Integration of Key-Value Database in the Parameter Management System of the ALFA Framework

  • 1. CERN openlab Summer Student
  • 2. Summer Student Supervisor

Description

Project Specification

The Parameter classes of the ALICE/FAIR (ALFA) software framework contain and manage all the numerical information needed to process the data. In order to analyse the raw or simulated data, several numerical parameters are needed, such as, calibration/digitization parameters or geometry positions of detectors. One common characteristic to most of these parameters is that they will go through several different versions corresponding, for example, to changes in the detectors’ definition or any other condition. This makes it necessary to have a parameter repository with a well-defined versioning system. The runtime database (Parameter manager in ALFA) is such a repository.  It knows about  all parameter containers needed for the actual analysis. The containers can be initialized automatically from one or more inputs, and written out to one output. Possible inputs/output mechanisms are ROOT files or ASCII files.

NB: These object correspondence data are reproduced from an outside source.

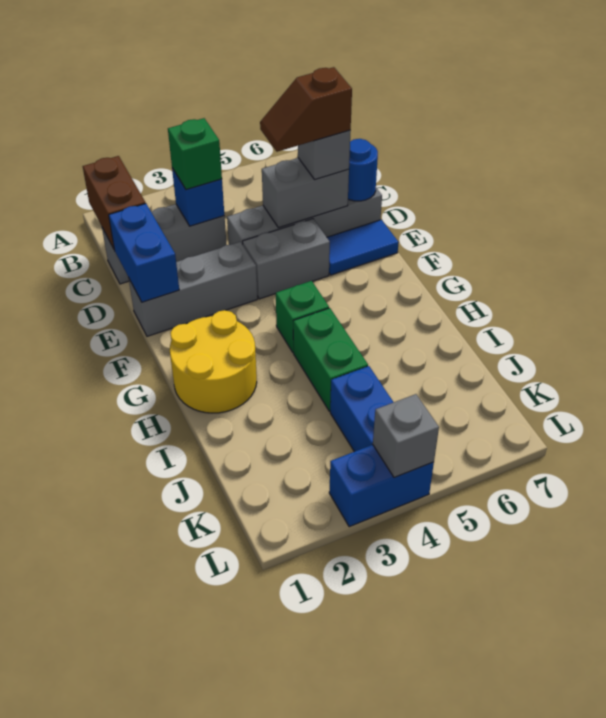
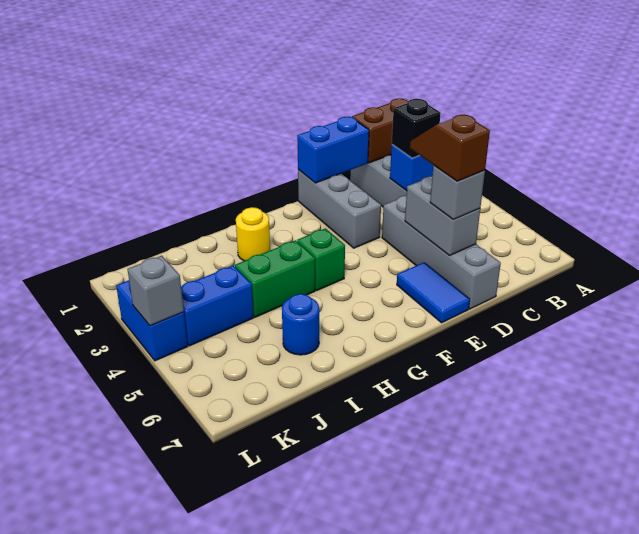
green brick C3 level 3 -> black brick C3 level 3
blue round brick D7 level 2 -> blue round brick I6 level 1
grey brick E4:E5 level 1 -> none
yellow round brick G1:H2 level 1 -> yellow round brick H2 level 1

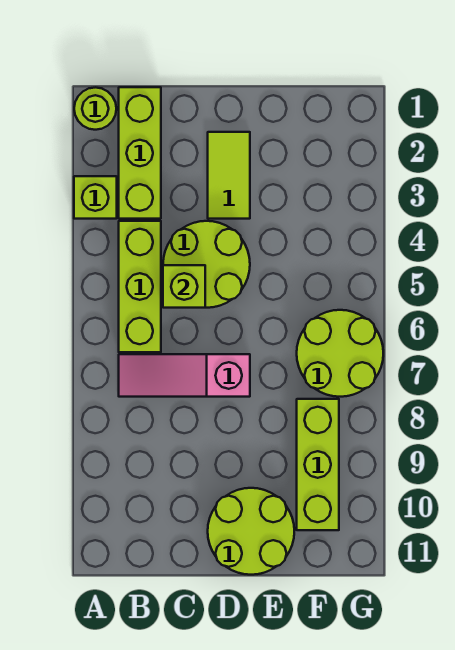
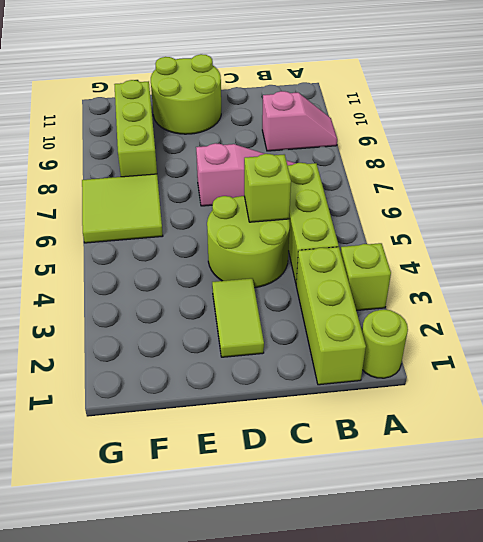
none -> pink slope A9:B9 level 1 top B
lime round brick F6:G7 level 1 -> lime tile F6:G7 level 1

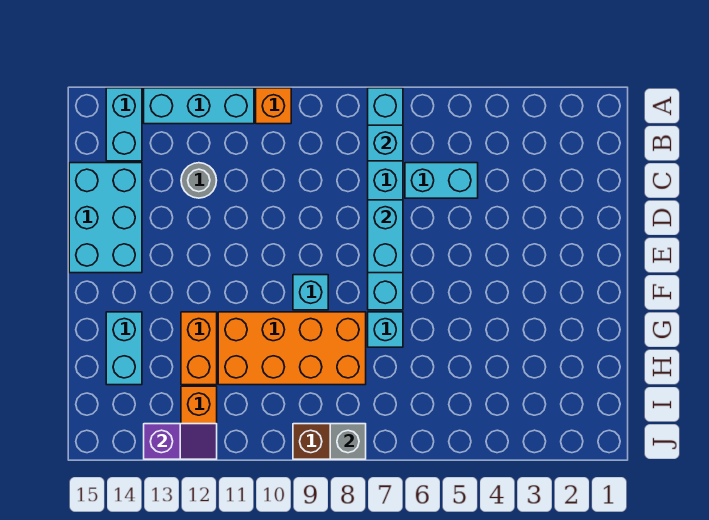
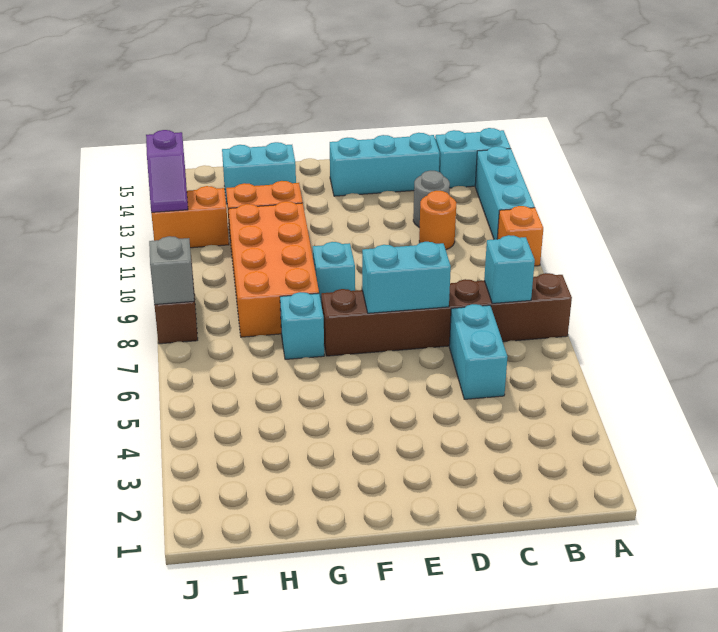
cyan brick A7:F7 level 1 -> brown brick A7:F7 level 1
none -> orange round brick C11 level 1
cyan brick C14:E15 level 1 -> cyan brick C14:E14 level 1

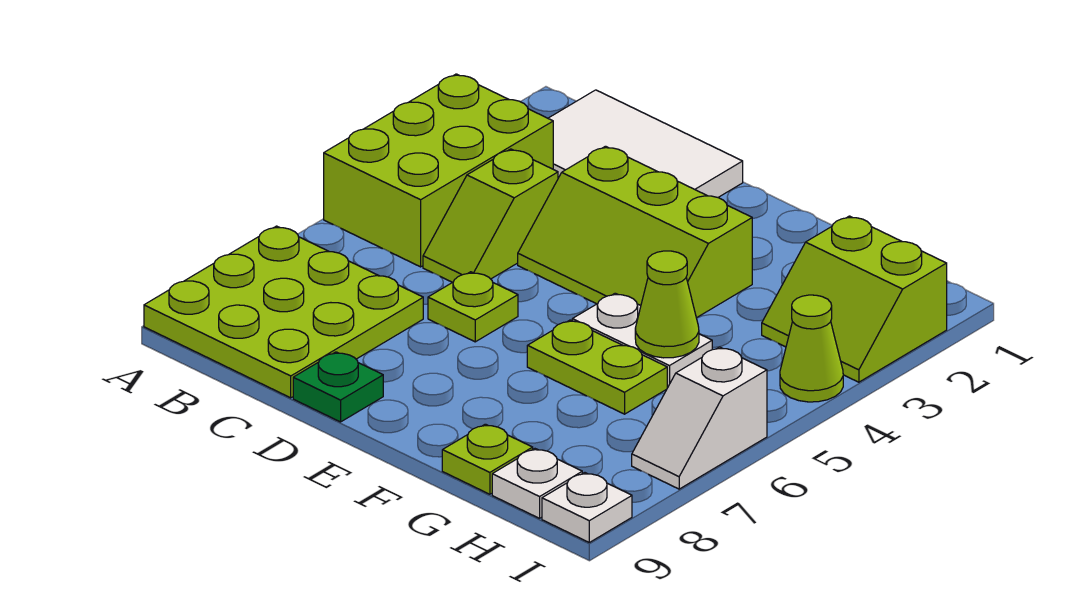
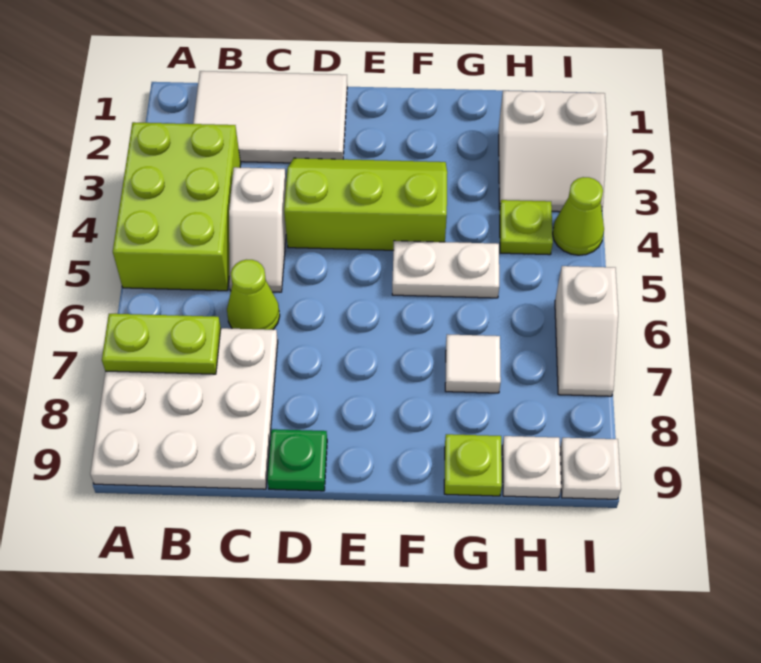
lime plate A7:C9 level 1 -> white plate A7:C9 level 1
lime slope C4:C5 level 1 top 4 -> white slope C4:C5 level 1 top 4
lime slope D3:F4 level 1 top 3 -> lime slope D3:F4 level 1 top 4
lime plate D6 level 1 -> lime plate H4 level 1
lime plate F6:G6 level 1 -> lime plate A7:B7 level 2
lime cone G5 level 2 -> lime cone C6 level 1
none -> white tile G7 level 1
lime slope H2:I3 level 1 top 2 -> white slope H2:I3 level 1 top 2

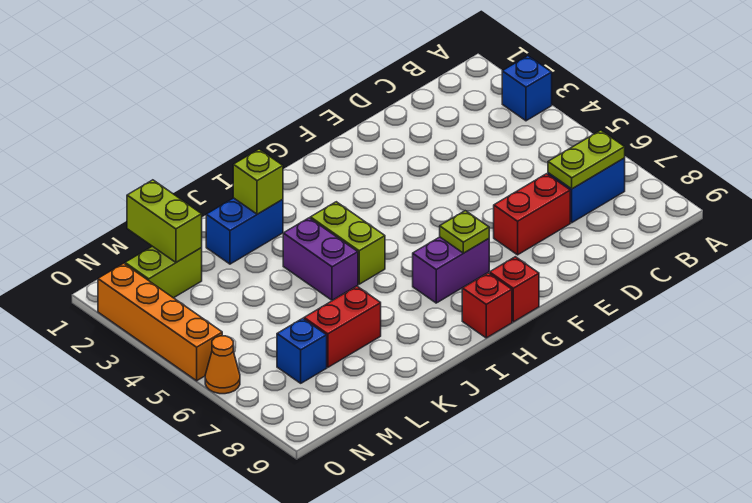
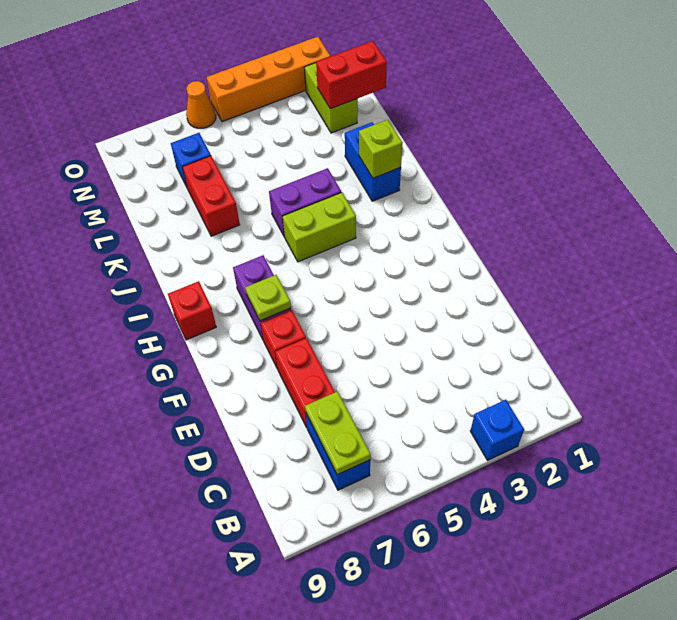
red brick G9 level 1 -> red brick F7 level 1
lime brick M1:M2 level 2 -> red brick M1:M2 level 2

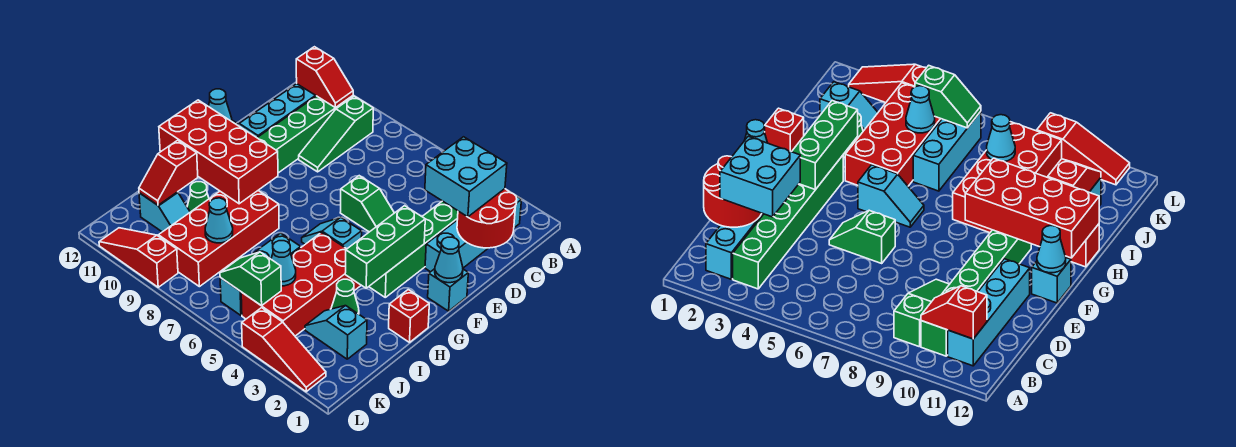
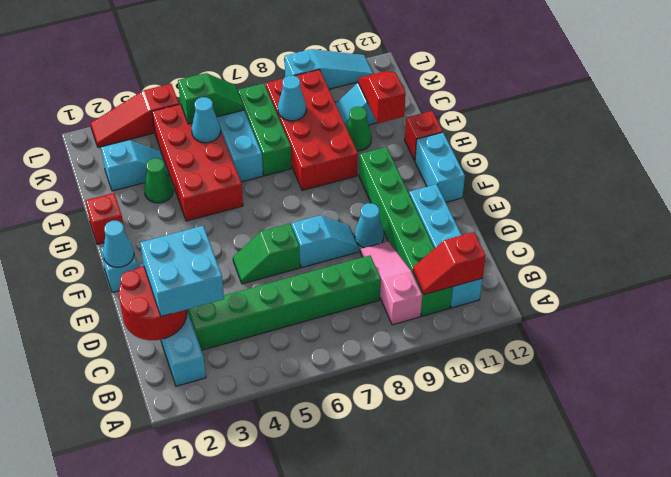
green brick B3:G3 level 1 -> green brick C3:C8 level 1
green slope B9:D9 level 1 top B -> pink slope B9:D9 level 1 top B
green brick F3:H3 level 2 -> green brick I7:K7 level 1
cyan brick F12 level 1 -> cyan brick F12:G12 level 1
cyan cone F12 level 2 -> cyan cone E9 level 1
cyan slope G5:G6 level 1 top 5 -> cyan slope E7:E8 level 1 top 7
red brick G9:H12 level 2 -> none
red slope L9:L11 level 1 top 9 -> cyan slope L9:L11 level 1 top 9

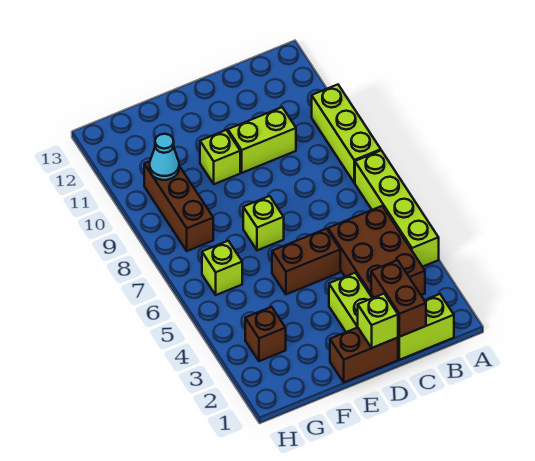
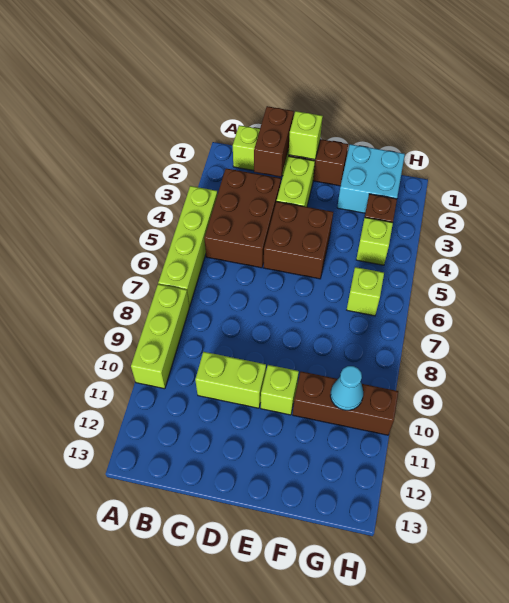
brown brick D5:E5 level 1 -> brown brick D4:E5 level 1
lime brick E7 level 1 -> lime brick G4 level 1
none -> cyan brick F1:G2 level 1
brown brick G8:G10 level 1 -> brown brick F10:H10 level 1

In this project a key-value database will be investigated as an optional IO for the runtime database.

Abstract

In this project, several key-value databases are compared for their performance to implement them into the ALFA framework. As the research shows that a RAMCloud key-value database is not suited for this project, a deep research is done into Riak instead. The case-study compares read vs write latency, optimal simulation sample size, different storage backends, object size influence, cluster size influence, different consistency settings and there performance impact, the impact of adding security, the overhead of using a Java tool and the availability and fault tolerance of Riak. All these measurements are discussed taking into account certain difficulties of simulating a key value database. This gives us a document showing the impact of certain design decisions in implementing a key-value store and will allow developers for future projects to easily ascertain how changes in the database will impact performance and how to easily use a tool developed during this project to make exact measurements.